### [Records]
• • • • •

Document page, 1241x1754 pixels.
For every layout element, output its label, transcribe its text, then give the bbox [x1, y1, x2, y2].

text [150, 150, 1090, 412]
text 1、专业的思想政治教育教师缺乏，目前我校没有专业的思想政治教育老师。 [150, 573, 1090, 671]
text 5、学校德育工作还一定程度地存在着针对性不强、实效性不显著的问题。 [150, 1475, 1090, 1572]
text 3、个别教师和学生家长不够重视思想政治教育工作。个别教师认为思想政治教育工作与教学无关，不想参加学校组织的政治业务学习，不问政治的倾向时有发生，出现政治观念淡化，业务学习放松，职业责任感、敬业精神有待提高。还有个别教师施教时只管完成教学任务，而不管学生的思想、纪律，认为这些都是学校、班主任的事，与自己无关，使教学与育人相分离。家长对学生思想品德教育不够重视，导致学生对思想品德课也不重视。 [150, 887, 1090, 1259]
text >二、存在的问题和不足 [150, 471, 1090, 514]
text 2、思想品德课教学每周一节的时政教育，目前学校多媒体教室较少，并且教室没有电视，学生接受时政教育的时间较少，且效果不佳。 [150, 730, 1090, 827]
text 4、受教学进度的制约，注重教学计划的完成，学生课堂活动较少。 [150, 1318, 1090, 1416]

• • • • •

Begin with the line containing "For every layout" and repeat each line exactly until the records above end.

### [Answer box]
For every layout element, output its label, transcribe its text, then give the bbox [x1, y1, x2, y2].

text [150, 150, 1090, 412]
text 1、专业的思想政治教育教师缺乏，目前我校没有专业的思想政治教育老师。 [150, 573, 1090, 671]
text 5、学校德育工作还一定程度地存在着针对性不强、实效性不显著的问题。 [150, 1475, 1090, 1572]
text 3、个别教师和学生家长不够重视思想政治教育工作。个别教师认为思想政治教育工作与教学无关，不想参加学校组织的政治业务学习，不问政治的倾向时有发生，出现政治观念淡化，业务学习放松，职业责任感、敬业精神有待提高。还有个别教师施教时只管完成教学任务，而不管学生的思想、纪律，认为这些都是学校、班主任的事，与自己无关，使教学与育人相分离。家长对学生思想品德教育不够重视，导致学生对思想品德课也不重视。 [150, 887, 1090, 1259]
text >二、存在的问题和不足 [150, 471, 1090, 514]
text 2、思想品德课教学每周一节的时政教育，目前学校多媒体教室较少，并且教室没有电视，学生接受时政教育的时间较少，且效果不佳。 [150, 730, 1090, 827]
text 4、受教学进度的制约，注重教学计划的完成，学生课堂活动较少。 [150, 1318, 1090, 1416]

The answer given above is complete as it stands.